Answering a student's question about America's recent attack on Iraq, Rehberg told the class their interests are also at stake in this issue because "the war in Vietnam was not fought by old people, it was fought by the young."
"If we go to war," he said. "It's not me that's going to fight it, it's you and we don't want to put you in harm's way."
Rehberg went on to explain that Iraq was "testing the metal" of the new president and that oil and America's opposition to dictators were the reasons America did what it did.
He told the class America's economy and security were dependent on foreign oil and when Saddam Hussein invaded Kuwait it was done to protest America's oils interests and prevent a dictator from becoming too powerful.

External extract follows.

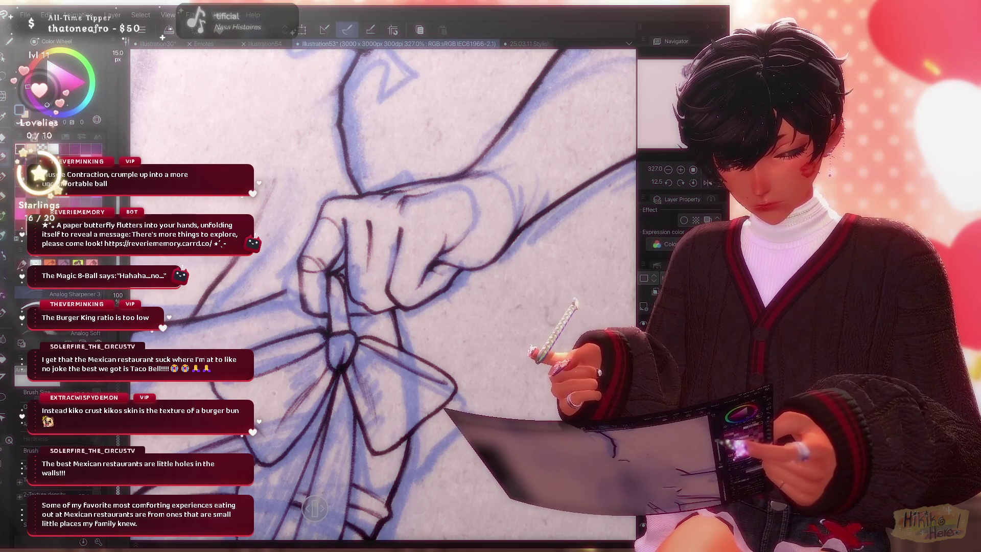
# Finish the fist, bow knot and forearm line as clean dark ink, erasing stray marks.
pyautogui.press('e')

Students also queried Rehberg about what he intends to do to improve America's military.
Rehberg told the students the first bill he introduced on arriving in Congress was a bill to up salaries of military personnel by $150 per month.
President George W. Bush supports the bill, Rehberg said.
Montana's economy was also an issue for one student.
Rehberg said Montana's economy was changing and is no longer the natural resource based. He added that it is up to the government to create an atmosphere that is positive to the change.
"Government doesn't create jobs, people do," Rehberg said.
He told the class that it is government's job to create opportunity for job development and impose fewer regulations and taxes that limit economic growth.
"The people can do it if the government stays out of the way and doesn't screw things up," he said.
Rehberg also told the student that he does not favor school vouchers and instead would like to see a tax credit that would allow parents a benefit without hurting public education.
"No child should be left behind," he said.